- [WHAT YOU SHOULD DO]: On what date is the diary entry dated?

Thursday, September 10, 2009

I don't understand why I do this to myself. He is bad for me. He is bad for every woman out there. He doesn't respect me or my body, he claims to love me when everybody knows that is not true, he is just everything wrong.

But I can't stop thinking about how good it feels to be with him. I must be crazy. Kelly what the hell are you doing. No matter what I do, my mind always goes back to that place...

I can't believe today's exposures. I can't believe his stupidity. I told him at 9 a.m. I would know... I told him cancer doesn't get prescriptions... I told him he had one last chance to tell me the truth. I told him all of that. He still said, Kelly I promise, it was you and only you. Fucking lying sack of shit.

Think about this for a minute... I wonder how his sister would respond to him knowing what he has just done to me.. and knowing that her husband just left her. I wonder what she would tell him. He had it all and he didn't even know it. But maybe he is addicted to the drama. He said he wanted to tell me when I was happy and with him. WHY???? So that he could watch me cry? So that I could tell him to his face how much I hated him?? SERIOUSLY???? What the fuck is wrong with people!

He said he wanted to spend more time with me but knew it would come to an end. Then why drag it out? Do you not care about me and my feelings at all? Do you not see the psychological damage you have caused me already? Do you WANT to put me in the loony bin? Maybe that's why Jessica went. It all makes sense now.

[Saved data entries]
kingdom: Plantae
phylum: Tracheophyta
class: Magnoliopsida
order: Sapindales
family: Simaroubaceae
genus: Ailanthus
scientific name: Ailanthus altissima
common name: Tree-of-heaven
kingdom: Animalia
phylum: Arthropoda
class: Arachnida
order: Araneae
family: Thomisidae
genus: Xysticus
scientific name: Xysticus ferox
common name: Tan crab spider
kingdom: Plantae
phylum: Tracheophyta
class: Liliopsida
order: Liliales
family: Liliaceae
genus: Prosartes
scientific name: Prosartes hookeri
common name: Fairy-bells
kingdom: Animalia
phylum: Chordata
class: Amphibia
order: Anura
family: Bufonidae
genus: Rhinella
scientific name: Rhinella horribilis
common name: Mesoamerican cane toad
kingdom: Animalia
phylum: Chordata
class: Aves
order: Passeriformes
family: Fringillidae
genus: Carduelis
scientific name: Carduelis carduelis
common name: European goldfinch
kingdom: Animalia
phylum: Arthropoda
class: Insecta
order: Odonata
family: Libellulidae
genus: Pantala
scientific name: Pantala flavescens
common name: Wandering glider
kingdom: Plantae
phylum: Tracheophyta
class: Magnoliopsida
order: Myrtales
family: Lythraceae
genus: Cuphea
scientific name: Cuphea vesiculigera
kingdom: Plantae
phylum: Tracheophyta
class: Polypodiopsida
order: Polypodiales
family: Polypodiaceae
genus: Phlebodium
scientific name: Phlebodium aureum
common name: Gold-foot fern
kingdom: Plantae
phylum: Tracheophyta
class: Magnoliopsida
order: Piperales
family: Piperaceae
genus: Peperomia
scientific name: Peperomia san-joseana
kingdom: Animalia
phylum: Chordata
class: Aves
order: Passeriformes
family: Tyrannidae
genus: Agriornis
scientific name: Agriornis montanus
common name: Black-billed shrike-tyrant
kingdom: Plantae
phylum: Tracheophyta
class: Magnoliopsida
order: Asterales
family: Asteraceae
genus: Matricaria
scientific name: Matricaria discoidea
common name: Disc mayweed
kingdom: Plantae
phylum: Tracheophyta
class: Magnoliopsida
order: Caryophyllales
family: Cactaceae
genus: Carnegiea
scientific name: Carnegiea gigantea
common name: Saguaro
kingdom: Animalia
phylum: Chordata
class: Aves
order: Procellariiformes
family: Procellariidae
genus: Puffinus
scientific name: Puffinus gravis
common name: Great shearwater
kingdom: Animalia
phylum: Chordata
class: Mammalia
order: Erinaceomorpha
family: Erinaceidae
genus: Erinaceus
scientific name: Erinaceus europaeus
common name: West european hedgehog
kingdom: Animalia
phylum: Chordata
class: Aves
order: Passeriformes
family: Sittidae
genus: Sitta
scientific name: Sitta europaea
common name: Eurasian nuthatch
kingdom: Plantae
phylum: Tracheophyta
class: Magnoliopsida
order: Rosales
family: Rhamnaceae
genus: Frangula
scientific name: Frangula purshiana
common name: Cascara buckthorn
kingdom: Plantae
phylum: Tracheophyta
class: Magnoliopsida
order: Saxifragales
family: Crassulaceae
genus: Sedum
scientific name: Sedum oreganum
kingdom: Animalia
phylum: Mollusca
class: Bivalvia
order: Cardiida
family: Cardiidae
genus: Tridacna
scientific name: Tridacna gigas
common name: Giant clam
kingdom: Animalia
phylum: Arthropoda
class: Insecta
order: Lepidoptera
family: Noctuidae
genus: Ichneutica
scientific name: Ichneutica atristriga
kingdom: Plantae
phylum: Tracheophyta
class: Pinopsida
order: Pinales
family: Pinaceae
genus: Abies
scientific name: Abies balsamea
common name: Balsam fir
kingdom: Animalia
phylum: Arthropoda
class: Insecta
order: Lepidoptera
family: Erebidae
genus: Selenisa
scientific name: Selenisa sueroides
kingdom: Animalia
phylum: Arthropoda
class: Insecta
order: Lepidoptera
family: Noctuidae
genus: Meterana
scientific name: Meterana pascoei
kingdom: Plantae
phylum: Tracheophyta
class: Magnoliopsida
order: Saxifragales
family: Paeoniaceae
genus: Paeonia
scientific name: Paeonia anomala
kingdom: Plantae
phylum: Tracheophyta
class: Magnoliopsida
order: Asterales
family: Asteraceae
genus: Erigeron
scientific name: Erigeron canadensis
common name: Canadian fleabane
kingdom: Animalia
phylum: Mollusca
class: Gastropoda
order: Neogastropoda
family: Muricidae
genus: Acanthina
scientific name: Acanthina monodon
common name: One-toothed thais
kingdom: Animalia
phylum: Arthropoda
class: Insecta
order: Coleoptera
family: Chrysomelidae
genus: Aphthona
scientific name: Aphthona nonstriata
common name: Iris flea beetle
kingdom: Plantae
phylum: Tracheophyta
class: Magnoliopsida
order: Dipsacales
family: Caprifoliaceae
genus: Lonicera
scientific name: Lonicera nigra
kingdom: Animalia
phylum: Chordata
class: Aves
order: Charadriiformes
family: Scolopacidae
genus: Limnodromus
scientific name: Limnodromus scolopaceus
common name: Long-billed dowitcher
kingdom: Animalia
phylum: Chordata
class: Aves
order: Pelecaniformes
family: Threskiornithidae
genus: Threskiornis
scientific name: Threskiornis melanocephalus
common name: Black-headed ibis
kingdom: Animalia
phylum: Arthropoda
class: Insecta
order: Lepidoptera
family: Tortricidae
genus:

- [REPLY]: Thursday, September 10, 2009